What the task requires =
Write the records out again without change. Leave the pictures behind.
[Supplied data Boundary: Start]
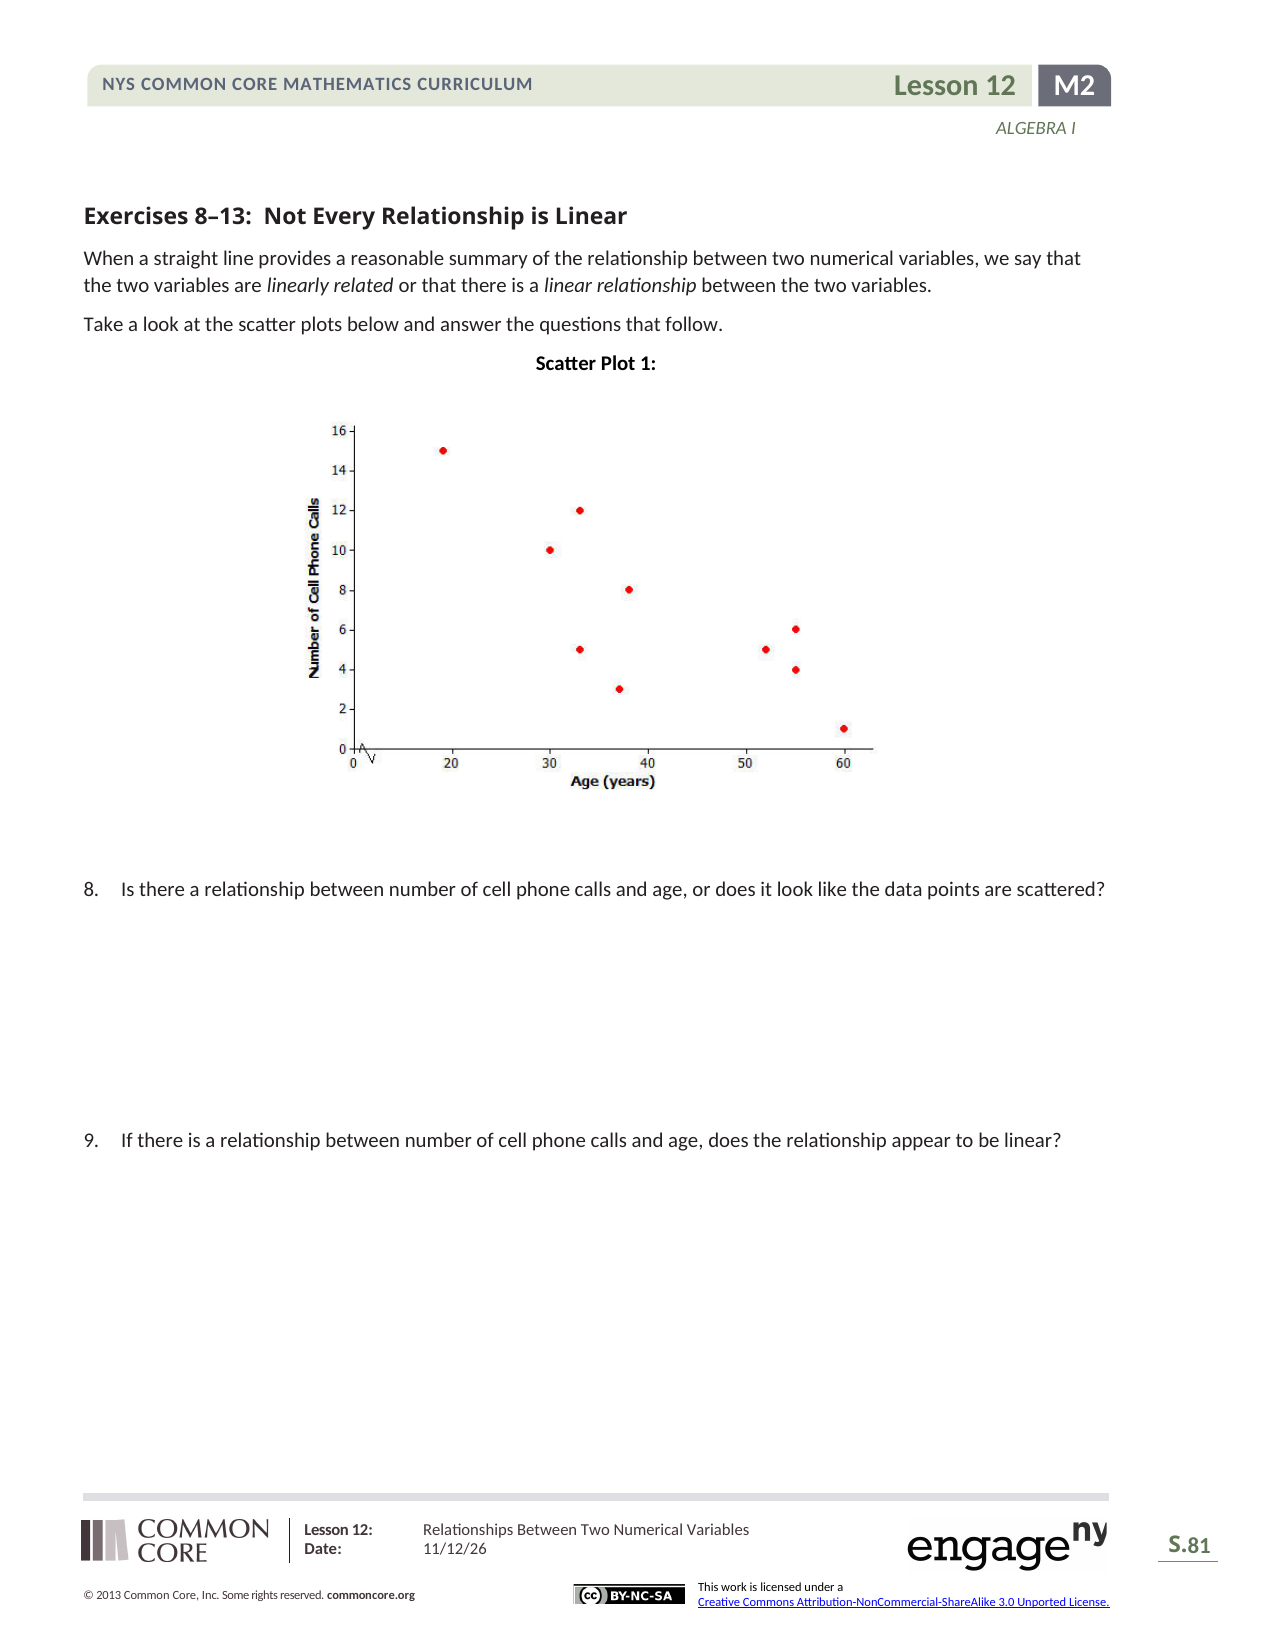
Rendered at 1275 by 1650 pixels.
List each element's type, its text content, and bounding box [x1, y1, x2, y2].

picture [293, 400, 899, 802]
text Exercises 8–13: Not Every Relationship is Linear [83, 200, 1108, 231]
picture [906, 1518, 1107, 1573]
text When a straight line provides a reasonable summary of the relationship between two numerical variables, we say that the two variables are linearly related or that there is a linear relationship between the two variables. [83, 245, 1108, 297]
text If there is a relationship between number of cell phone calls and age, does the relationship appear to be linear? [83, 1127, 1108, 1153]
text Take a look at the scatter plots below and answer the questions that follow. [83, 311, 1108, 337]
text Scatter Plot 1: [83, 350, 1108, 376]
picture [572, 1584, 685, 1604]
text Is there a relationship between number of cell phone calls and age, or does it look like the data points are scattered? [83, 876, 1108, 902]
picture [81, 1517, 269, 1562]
[Supplied data Boundary: End]
Response =
Rendered at 1275 by 1650 pixels.
List each element's type, its text content, and bounding box [x1, y1, x2, y2].

picture [293, 400, 899, 802]
text Exercises 8–13: Not Every Relationship is Linear [83, 200, 1108, 231]
picture [906, 1518, 1107, 1573]
text When a straight line provides a reasonable summary of the relationship between two numerical variables, we say that the two variables are linearly related or that there is a linear relationship between the two variables. [83, 245, 1108, 297]
text If there is a relationship between number of cell phone calls and age, does the relationship appear to be linear? [83, 1127, 1108, 1153]
text Take a look at the scatter plots below and answer the questions that follow. [83, 311, 1108, 337]
text Scatter Plot 1: [83, 350, 1108, 376]
picture [572, 1584, 685, 1604]
text Is there a relationship between number of cell phone calls and age, or does it look like the data points are scattered? [83, 876, 1108, 902]
picture [81, 1517, 269, 1562]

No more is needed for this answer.